MIEMSS (Maryland Institute for Emergency Medical Services Systems) has posted some changes to their protocols that are in response to the drug shortages affecting EMS.
This is good news, even though two of the three drugs being used as replacements are also subject to drug shortages. That is one of the problems with the drug shortage – the replacements end up suffering from increased demand to replace the original drugs.
Some of the drugs do not need any replacement, such as IV (IntraVenous) furosemide (Lasix) for CHF/ADHF (Congestive Heart Failure/Acute Decompensated Heart Failure) patients. The best thing we can do is to stop giving the drug and to stop giving any other diuretic for a medical condition that is not effectively treated with diuretics.
Pain management drugs are important and availability is important.
The continuing medication shortage continues to affect Maryland EMS Operational Programs (EMSOPs). Morphine is among the medications that EMSOPs have had difficulty restocking.
Because of the importance of successfully managing pain in out-of-hospital medicine, the Protocol Review Committee has looked into alternatives to Morphine for Maryland EMS. MIEMSS has emergently included fentanyl in the 2012 Maryland Medical Protocols effective immediately. Please see the attached protocol pages.
Unfortunately, the obvious substitutes are also in short supply – fentanyl (Sublimaze), hydromorphone (Dilaudid), and other opioids.
One interesting part of the Maryland protocols is the addition of abdominal pain to their standing orders for morphine or fentanyl administration. The Maryland protocols have leapfrogged past Pennsylvania’s protocols with a couple of big changes.
Even a surgical journal has research showing that treating undifferentiated abdominal pain with opioids does not make diagnosis more difficult.
The literature addressing early pain relief for abdominal pain is characterized by weaknesses, but there is a common theme suggesting that analgesia is safe. Pending further research, which should address some of the shortcomings of extant studies, a practice of judicious provision of analgesia appears safe, reasonable and in the best interests of patients in pain.
A much more recent Cochrane Review comes to the same conclusion.
Eight studies fulfilled the inclusion criteria.
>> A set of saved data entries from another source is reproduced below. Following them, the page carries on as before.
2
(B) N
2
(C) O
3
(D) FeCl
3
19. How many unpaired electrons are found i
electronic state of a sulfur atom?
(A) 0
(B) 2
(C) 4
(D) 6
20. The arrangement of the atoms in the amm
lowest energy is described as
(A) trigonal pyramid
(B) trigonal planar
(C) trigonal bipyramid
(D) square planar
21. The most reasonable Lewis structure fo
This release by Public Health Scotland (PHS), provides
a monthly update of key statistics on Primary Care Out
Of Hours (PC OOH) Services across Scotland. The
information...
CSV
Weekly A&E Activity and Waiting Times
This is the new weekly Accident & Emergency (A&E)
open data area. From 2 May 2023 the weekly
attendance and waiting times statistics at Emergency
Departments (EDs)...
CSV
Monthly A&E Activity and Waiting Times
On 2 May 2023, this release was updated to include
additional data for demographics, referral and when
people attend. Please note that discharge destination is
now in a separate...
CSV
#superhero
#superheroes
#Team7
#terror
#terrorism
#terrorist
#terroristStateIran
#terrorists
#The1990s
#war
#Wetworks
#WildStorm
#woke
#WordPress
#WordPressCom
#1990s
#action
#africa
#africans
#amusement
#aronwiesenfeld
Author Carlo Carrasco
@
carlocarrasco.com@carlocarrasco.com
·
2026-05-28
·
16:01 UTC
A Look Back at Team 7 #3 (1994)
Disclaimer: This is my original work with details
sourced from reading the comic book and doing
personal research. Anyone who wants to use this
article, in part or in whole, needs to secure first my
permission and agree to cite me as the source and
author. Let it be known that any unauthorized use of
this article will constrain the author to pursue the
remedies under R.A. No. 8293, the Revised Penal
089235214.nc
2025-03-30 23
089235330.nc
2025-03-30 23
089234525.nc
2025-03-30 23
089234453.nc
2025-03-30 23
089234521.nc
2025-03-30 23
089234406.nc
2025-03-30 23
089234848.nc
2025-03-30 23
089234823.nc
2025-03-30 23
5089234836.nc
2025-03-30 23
Differences with use of opioid analgesia were verified in variables: Change in the intensity of the pain, change in the patients comfort level.
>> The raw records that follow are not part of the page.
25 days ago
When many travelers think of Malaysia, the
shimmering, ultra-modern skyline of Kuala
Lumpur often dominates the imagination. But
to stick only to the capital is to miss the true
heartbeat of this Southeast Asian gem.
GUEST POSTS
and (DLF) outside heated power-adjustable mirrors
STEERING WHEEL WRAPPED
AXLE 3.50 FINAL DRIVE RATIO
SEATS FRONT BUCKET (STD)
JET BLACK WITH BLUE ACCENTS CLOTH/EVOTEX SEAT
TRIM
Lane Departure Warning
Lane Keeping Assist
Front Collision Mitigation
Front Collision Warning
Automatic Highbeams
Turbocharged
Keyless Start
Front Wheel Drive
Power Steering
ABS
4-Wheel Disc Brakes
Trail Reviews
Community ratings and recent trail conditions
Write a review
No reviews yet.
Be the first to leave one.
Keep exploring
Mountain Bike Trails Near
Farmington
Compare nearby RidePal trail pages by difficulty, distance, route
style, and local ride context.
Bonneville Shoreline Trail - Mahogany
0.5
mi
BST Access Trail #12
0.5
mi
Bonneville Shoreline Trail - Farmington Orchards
The use of opioid analgesics in the therapeutic diagnosis of patients with AAP does not increase the risk of diagnosis error or the risk of error in making decisions regarding treatment.
If we were to ask the patients what they prefer, I expect that a lot would choose to decrease their pain, even if there is the minimal possibility of alteration in physical assessment. That alteration may be for the better – if the patient is not in severe pain at the slightest touch, the patient may be able to localize the pain, which is a big part of the physical assessment of undifferentiated abdominal pain.
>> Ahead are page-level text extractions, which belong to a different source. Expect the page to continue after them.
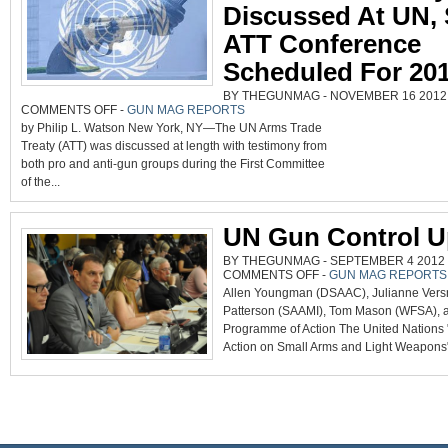
Discussed At UN,
ATT Conference
Scheduled For 20
BY THEGUNMAG - NOVEMBER 16 2012 0
ON
COMMENTS OFF
-
GUN MAG REPORTS
ARMS
by Philip L. Watson New York, NY—The UN Arms Trade
TRADE
TREATY
Treaty (ATT) was discussed at length with testimony from
DISCUSSED
AT
both pro and anti-gun groups during the First Committee
UN,
SECOND
of the...
ATT
CONFERENCE
SCHEDULED
FOR
2013
UN Gun Control U
BY THEGUNMAG - SEPTEMBER 4 2012 0
ON
COMMENTS OFF
-
GUN MAG REPORTS
UN
Allen Youngman (DSAAC), Julianne Versn
GUN
CONTROL
Patterson (SAAMI), Tom Mason (WFSA), a
UPDATE
Programme of Action The United Nations
Action on Small Arms and Light Weapons"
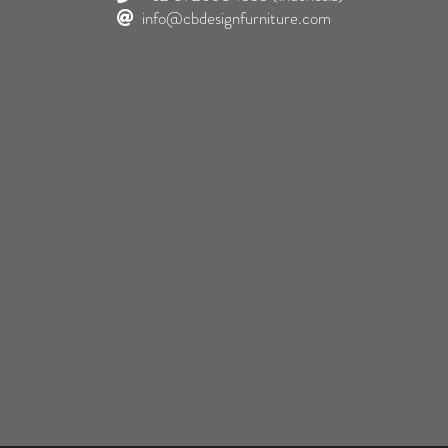
info@cbdesignfurniture.com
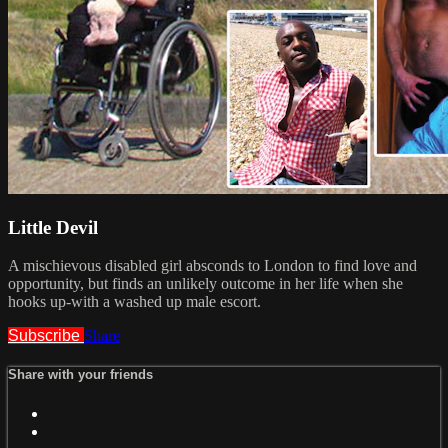
Little Devil
A mischievous disabled girl absconds to London to find love and
opportunity, but finds an unlikely outcome in her life when she
hooks up-with a washed up male escort.
Subscribe
Share
Share with your friends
 NEW (June 2012) – Emergency Medication Addition Due to Medication Shortage: FENTANYL
Maryland Institute for Emergency Medical Services Systems
June 12, 2012
MIEMSS page with links to this and other updates and to current protocols
There is also information at that page about the following two changes because of the drug shortage –
NEW (April 2012) – Emergency Medication Addition Due to Medication Shortage: KETAMINE
NEW (May 2012) – Emergency Medication Addition Due to Medication Shortage: DIAZEPAM
 Analgesia in patients with acute abdominal pain.
Manterola C, Vial M, Moraga J, Astudillo P.
Cochrane Database Syst Rev. 2011 Jan 19;(1):CD005660. Review.